After explaining to kids the scientific basis for worry, Berghaus teaches the students how to recognize and manage the physical symptoms of stress. This includes mindfulness breathing, teaching kids to find their “freeze space”–a happy place they can visualize in their mind when overwhelmed–and how to weigh the best, worst, and most-likely scenarios against each other to get out of a “thought hole,” or a thinking error that leads to irrational fears. Fawcett said she sees kids use this vocabulary in her one-on-one counseling sessions, and even teach it to their siblings or friends to help them.

Beyond these skills, Berghaus said hands on activities are an essential part of the curriculum to reinforce what the kids learn. One of the kids’ favorite activities is roleplaying, where the kids select one of the characters and discuss how they would react in different scenarios.

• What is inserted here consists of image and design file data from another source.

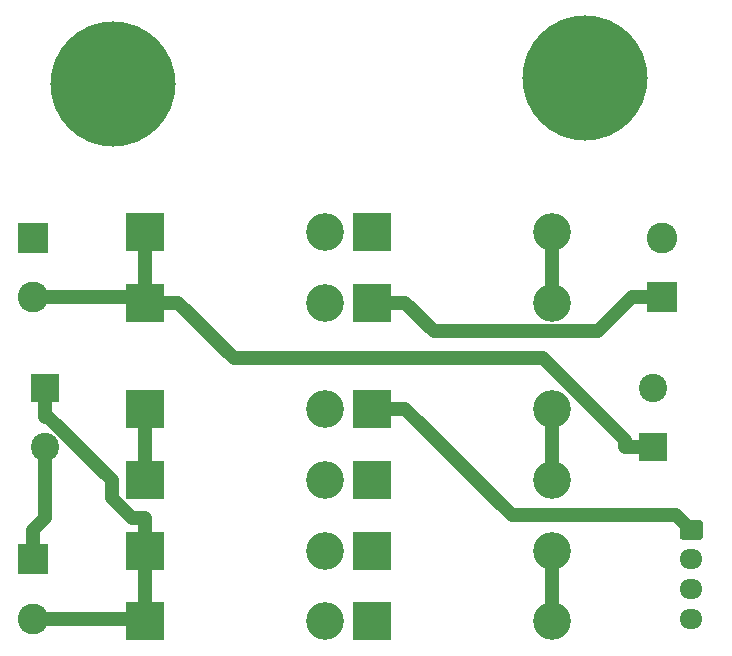
<source format=gbl>
G04 #@! TF.GenerationSoftware,KiCad,Pcbnew,5.1.10*
G04 #@! TF.CreationDate,2021-05-19T15:46:58-05:00*
G04 #@! TF.ProjectId,Rectifier,52656374-6966-4696-9572-2e6b69636164,rev?*
G04 #@! TF.SameCoordinates,Original*
G04 #@! TF.FileFunction,Copper,L2,Bot*
G04 #@! TF.FilePolarity,Positive*
%FSLAX46Y46*%
G04 Gerber Fmt 4.6, Leading zero omitted, Abs format (unit mm)*
G04 Created by KiCad (PCBNEW 5.1.10) date 2021-05-19 15:46:58*
%MOMM*%
%LPD*%
G01*
G04 APERTURE LIST*
G04 #@! TA.AperFunction,ComponentPad*
%ADD10C,2.400000*%
G04 #@! TD*
G04 #@! TA.AperFunction,ComponentPad*
%ADD11R,2.400000X2.400000*%
G04 #@! TD*
G04 #@! TA.AperFunction,ComponentPad*
%ADD12C,0.900000*%
G04 #@! TD*
G04 #@! TA.AperFunction,ComponentPad*
%ADD13C,10.600000*%
G04 #@! TD*
G04 #@! TA.AperFunction,ComponentPad*
%ADD14C,2.600000*%
G04 #@! TD*
G04 #@! TA.AperFunction,ComponentPad*
%ADD15R,2.600000X2.600000*%
G04 #@! TD*
G04 #@! TA.AperFunction,ComponentPad*
%ADD16O,1.950000X1.700000*%
G04 #@! TD*
G04 #@! TA.AperFunction,ComponentPad*
%ADD17O,3.200000X3.200000*%
G04 #@! TD*
G04 #@! TA.AperFunction,ComponentPad*
%ADD18R,3.200000X3.200000*%
G04 #@! TD*
G04 #@! TA.AperFunction,Conductor*
%ADD19C,1.200000*%
G04 #@! TD*
G04 APERTURE END LIST*
D10*
X178750000Y-64750000D03*
D11*
X178750000Y-69750000D03*
D10*
X127250000Y-69750000D03*
D11*
X127250000Y-64750000D03*
D12*
X175810749Y-35689251D03*
X173000000Y-34525000D03*
X170189251Y-35689251D03*
X169025000Y-38500000D03*
X170189251Y-41310749D03*
X173000000Y-42475000D03*
X175810749Y-41310749D03*
X176975000Y-38500000D03*
D13*
X173000000Y-38500000D03*
D12*
X135810749Y-36189251D03*
X133000000Y-35025000D03*
X130189251Y-36189251D03*
X129025000Y-39000000D03*
X130189251Y-41810749D03*
X133000000Y-42975000D03*
X135810749Y-41810749D03*
X136975000Y-39000000D03*
D13*
X133000000Y-39000000D03*
D14*
X126250000Y-57000000D03*
D15*
X126250000Y-52000000D03*
D14*
X126250000Y-84250000D03*
D15*
X126250000Y-79250000D03*
D14*
X179500000Y-52000000D03*
D15*
X179500000Y-57000000D03*
D16*
X182000000Y-84250000D03*
X182000000Y-81750000D03*
X182000000Y-79250000D03*
G04 #@! TA.AperFunction,ComponentPad*
G36*
G01*
X181275000Y-75900000D02*
X182725000Y-75900000D01*
G75*
G02*
X182975000Y-76150000I0J-250000D01*
G01*
X182975000Y-77350000D01*
G75*
G02*
X182725000Y-77600000I-250000J0D01*
G01*
X181275000Y-77600000D01*
G75*
G02*
X181025000Y-77350000I0J250000D01*
G01*
X181025000Y-76150000D01*
G75*
G02*
X181275000Y-75900000I250000J0D01*
G01*
G37*
G04 #@! TD.AperFunction*
D17*
X150990000Y-57500000D03*
D18*
X135750000Y-57500000D03*
D17*
X150990000Y-78500000D03*
D18*
X135750000Y-78500000D03*
D17*
X150990000Y-66500000D03*
D18*
X135750000Y-66500000D03*
D17*
X150990000Y-51500000D03*
D18*
X135750000Y-51500000D03*
D17*
X170240000Y-57500000D03*
D18*
X155000000Y-57500000D03*
D17*
X150990000Y-84500000D03*
D18*
X135750000Y-84500000D03*
D17*
X170240000Y-78500000D03*
D18*
X155000000Y-78500000D03*
D17*
X150990000Y-72500000D03*
D18*
X135750000Y-72500000D03*
D17*
X170240000Y-66500000D03*
D18*
X155000000Y-66500000D03*
D17*
X170240000Y-51500000D03*
D18*
X155000000Y-51500000D03*
D17*
X170240000Y-84500000D03*
D18*
X155000000Y-84500000D03*
D17*
X170240000Y-72500000D03*
D18*
X155000000Y-72500000D03*
D19*
X135750000Y-72500000D02*
X135750000Y-66500000D01*
X170240000Y-84500000D02*
X170240000Y-78500000D01*
X155000000Y-66500000D02*
X157800000Y-66500000D01*
X157800000Y-66500000D02*
X166800000Y-75500000D01*
X166800000Y-75500000D02*
X180750000Y-75500000D01*
X180750000Y-75500000D02*
X182000000Y-76750000D01*
X179500000Y-57000000D02*
X177000000Y-57000000D01*
X155000000Y-57500000D02*
X157800000Y-57500000D01*
X157800000Y-57500000D02*
X160203100Y-59903100D01*
X160203100Y-59903100D02*
X174096900Y-59903100D01*
X174096900Y-59903100D02*
X177000000Y-57000000D01*
X126250000Y-79250000D02*
X126250000Y-76750000D01*
X126250000Y-76750000D02*
X127250000Y-75750000D01*
X127250000Y-75750000D02*
X127250000Y-69750000D01*
X170240000Y-72500000D02*
X170240000Y-66500000D01*
X135750000Y-84250000D02*
X135750000Y-78500000D01*
X135750000Y-84500000D02*
X135750000Y-84250000D01*
X135750000Y-84250000D02*
X126250000Y-84250000D01*
X135750000Y-78500000D02*
X135750000Y-75700000D01*
X135750000Y-75700000D02*
X134612400Y-75700000D01*
X134612400Y-75700000D02*
X132950000Y-74037600D01*
X132950000Y-74037600D02*
X132950000Y-72549900D01*
X132950000Y-72549900D02*
X127550100Y-67150000D01*
X127550100Y-67150000D02*
X127250000Y-67150000D01*
X127250000Y-64750000D02*
X127250000Y-67150000D01*
X170240000Y-51500000D02*
X170240000Y-57500000D01*
X135750000Y-57500000D02*
X138550000Y-57500000D01*
X138550000Y-57500000D02*
X143256300Y-62206300D01*
X143256300Y-62206300D02*
X169406300Y-62206300D01*
X169406300Y-62206300D02*
X176350000Y-69150000D01*
X176350000Y-69150000D02*
X176350000Y-69750000D01*
X135750000Y-57000000D02*
X135750000Y-57500000D01*
X178750000Y-69750000D02*
X176350000Y-69750000D01*
X135750000Y-51500000D02*
X135750000Y-57000000D01*
X135750000Y-57000000D02*
X126250000Y-57000000D01*
M02*

</source>
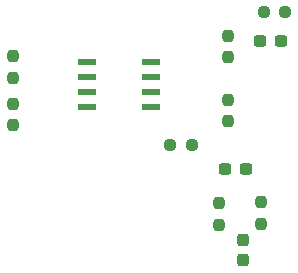
<source format=gbr>
%TF.GenerationSoftware,KiCad,Pcbnew,9.0.7*%
%TF.CreationDate,2026-02-20T18:13:15+05:30*%
%TF.ProjectId,pcb-n-as5600,7063622d-6e2d-4617-9335-3630302e6b69,rev?*%
%TF.SameCoordinates,Original*%
%TF.FileFunction,Paste,Bot*%
%TF.FilePolarity,Positive*%
%FSLAX46Y46*%
G04 Gerber Fmt 4.6, Leading zero omitted, Abs format (unit mm)*
G04 Created by KiCad (PCBNEW 9.0.7) date 2026-02-20 18:13:15*
%MOMM*%
%LPD*%
G01*
G04 APERTURE LIST*
G04 Aperture macros list*
%AMRoundRect*
0 Rectangle with rounded corners*
0 $1 Rounding radius*
0 $2 $3 $4 $5 $6 $7 $8 $9 X,Y pos of 4 corners*
0 Add a 4 corners polygon primitive as box body*
4,1,4,$2,$3,$4,$5,$6,$7,$8,$9,$2,$3,0*
0 Add four circle primitives for the rounded corners*
1,1,$1+$1,$2,$3*
1,1,$1+$1,$4,$5*
1,1,$1+$1,$6,$7*
1,1,$1+$1,$8,$9*
0 Add four rect primitives between the rounded corners*
20,1,$1+$1,$2,$3,$4,$5,0*
20,1,$1+$1,$4,$5,$6,$7,0*
20,1,$1+$1,$6,$7,$8,$9,0*
20,1,$1+$1,$8,$9,$2,$3,0*%
G04 Aperture macros list end*
%ADD10RoundRect,0.237500X0.237500X-0.300000X0.237500X0.300000X-0.237500X0.300000X-0.237500X-0.300000X0*%
%ADD11RoundRect,0.237500X0.300000X0.237500X-0.300000X0.237500X-0.300000X-0.237500X0.300000X-0.237500X0*%
%ADD12RoundRect,0.237500X-0.237500X0.250000X-0.237500X-0.250000X0.237500X-0.250000X0.237500X0.250000X0*%
%ADD13R,1.500000X0.600000*%
%ADD14RoundRect,0.237500X-0.250000X-0.237500X0.250000X-0.237500X0.250000X0.237500X-0.250000X0.237500X0*%
%ADD15RoundRect,0.237500X0.237500X-0.250000X0.237500X0.250000X-0.237500X0.250000X-0.237500X-0.250000X0*%
%ADD16RoundRect,0.237500X-0.300000X-0.237500X0.300000X-0.237500X0.300000X0.237500X-0.300000X0.237500X0*%
G04 APERTURE END LIST*
D10*
%TO.C,C4*%
X163000000Y-101250000D03*
X163000000Y-99525000D03*
%TD*%
D11*
%TO.C,C7*%
X163225000Y-93500000D03*
X161500000Y-93500000D03*
%TD*%
D12*
%TO.C,R3*%
X164500000Y-96337500D03*
X164500000Y-98162500D03*
%TD*%
D13*
%TO.C,U4*%
X155250000Y-84500000D03*
X155250000Y-85770000D03*
X155250000Y-87040000D03*
X155250000Y-88310000D03*
X149750000Y-88310000D03*
X149750000Y-87040000D03*
X149750000Y-85770000D03*
X149750000Y-84500000D03*
%TD*%
D14*
%TO.C,R1*%
X156837500Y-91500000D03*
X158662500Y-91500000D03*
%TD*%
D12*
%TO.C,R2*%
X161750000Y-82250000D03*
X161750000Y-84075000D03*
%TD*%
D15*
%TO.C,R13*%
X143500000Y-89825000D03*
X143500000Y-88000000D03*
%TD*%
D14*
%TO.C,R8*%
X164750000Y-80250000D03*
X166575000Y-80250000D03*
%TD*%
D12*
%TO.C,R4*%
X161000000Y-96425000D03*
X161000000Y-98250000D03*
%TD*%
D16*
%TO.C,C8*%
X164475000Y-82700000D03*
X166200000Y-82700000D03*
%TD*%
D12*
%TO.C,R7*%
X143500000Y-84000000D03*
X143500000Y-85825000D03*
%TD*%
D15*
%TO.C,R11*%
X161750000Y-89500000D03*
X161750000Y-87675000D03*
%TD*%
M02*

</source>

“The students that are the quietest and the most anxious at the beginning… when they get to put on a character, [they] feel so much more comfortable behind that mask,” she described. “There’s been a couple times where me and my intern are like, ‘Wow he totally came out of his shell!’”

Beyond an individual basis, Fawcett and Berghaus have high hopes that GoZen! will help shape the community for the better.

“It’s my hope that many, many children will take this course and when those cohorts reach high school we will find lower rates of anxiety,” Fawcett said, referencing the 2018 Dr. Luthar survey of Wilton teens.

In the future, Berghaus hopes to expand the program by adding GoStregnths!, a partner program of GoZen! that focuses on resilience building, to help reinforce the skills kids have learned.

“I think overreaching the theme of well-being and wellness has come to the forefront, not just here, but across our nation, ” Berghaus said. “Programs like this really to help give your kids lifelong skills.”